Mahasiswa Gelar Diskusi Menyelami Kehidupan Eksil Indonesia di Belanda

Jurnalis: Nurhaliza Ramadhani
Kabar Baru, Amsterdam – Sebanyak 263 peserta dari berbagai penjuru dunia, baik secara daring maupun luring, berkumpul dalam sebuah forum diskusi bertajuk Menyelami kehidupan eksil Indonesia di Belanda: Generasi intelektual bangsa. Diselenggarakan oleh Persatuan Pelajar Indonesia di Belanda (PPI Belanda X PPI Amsterdam).
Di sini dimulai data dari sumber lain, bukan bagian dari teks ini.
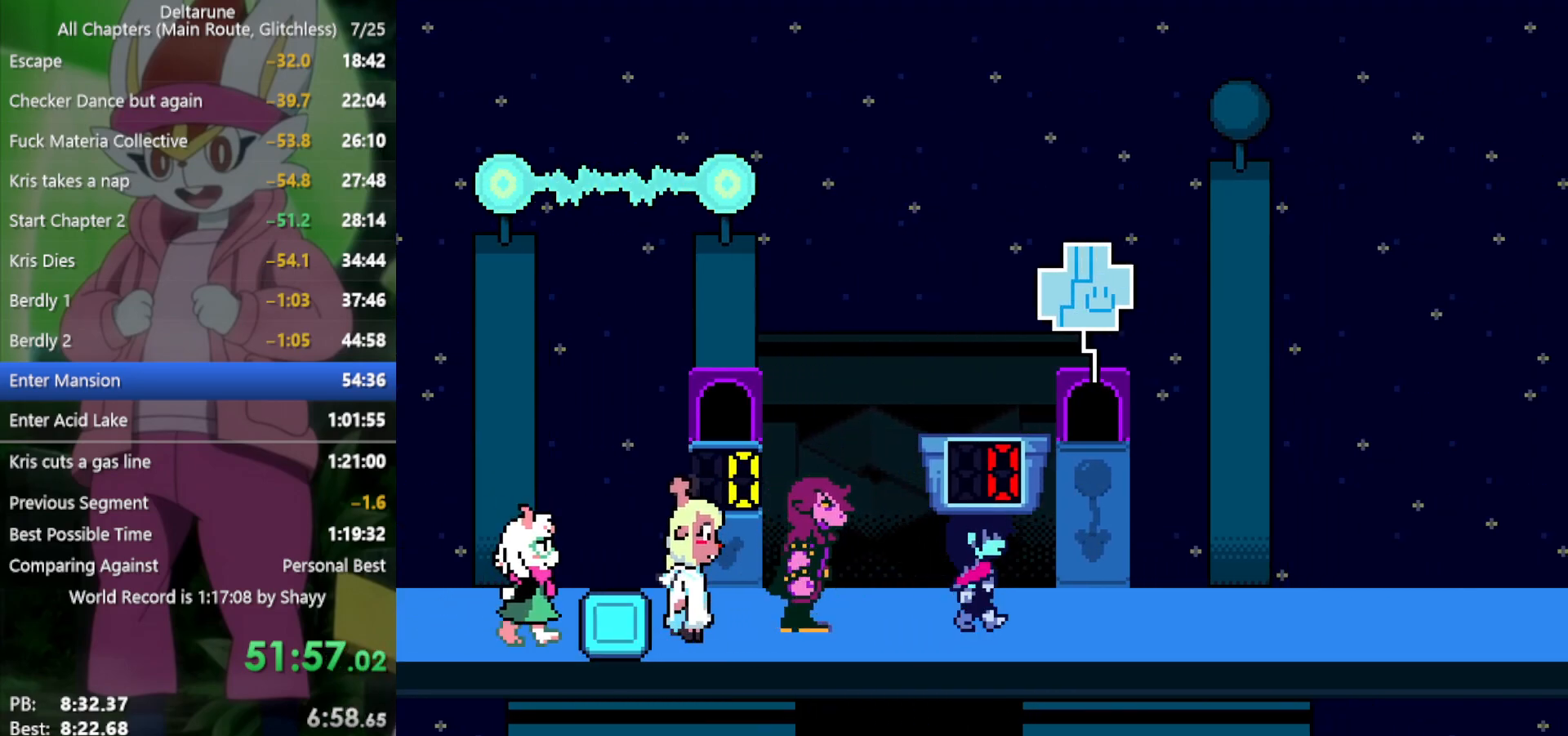
{"keys": ["right", "x"], "events": [[250, "right", "up"], [250, "up", "down"], [300, "z", "down"], [383, "right", "down"], [383, "up", "up"], [383, "z", "up"]]}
Acara ini menyajikan wawasan mendalam tentang pengalaman eksil melalui cerita dan pandangan tiga narasumber yang terkait erat dengan peristiwa tersebut; Ibu Lea Pamungkas, serta pasangan suami istri Bapak Sungkono dan Ibu Wati.
Di awal diskusi, sebuah kalimat puisi yang penuh makna dibacakan oleh Ibu Dini, “Dan mereka yang menimba ilmu yang bisa membuat Indonesia maju, dilarang pulang”. Penggalan tersebut mewakili kondisi ratusan pelajar Indonesia yang terjebak dalam pusaran politik Indonesia tahun 1965.
Diantaranya adalah bapak Sungkono, yang kisahnya membawa kita ke masa lalu yang penuh kekecewaan.
Bapak Sungkono memulai ceritanya dengan nada yang penuh perenungan.
“Saya termasuk 30 mahasiswa yang diberangkatkan ke Rusia oleh kementrian Departmen Perguruan Tinggi dan Ilmu pengetahuan. Kami diberi gelar Ampera, amanat penderitaan rakyat, menegaskan kewajiban kami mengabdi kepada negeri setelah menyelesaikan studi. Sebelum berangkat, Bapak Menteri menekankan pentingnya belajar dengan serius, agar kelak kami dapat memanfaatkan kekayaan Indonesia untuk kesejahteraan rakyatnya. Sebagai simbol komitmen, kami menerima sebuah gong, yang seharusnya dikumandangkan sebagai tanda telah menuntaskan misi kami sepulang ke tanah air,” ujarnya.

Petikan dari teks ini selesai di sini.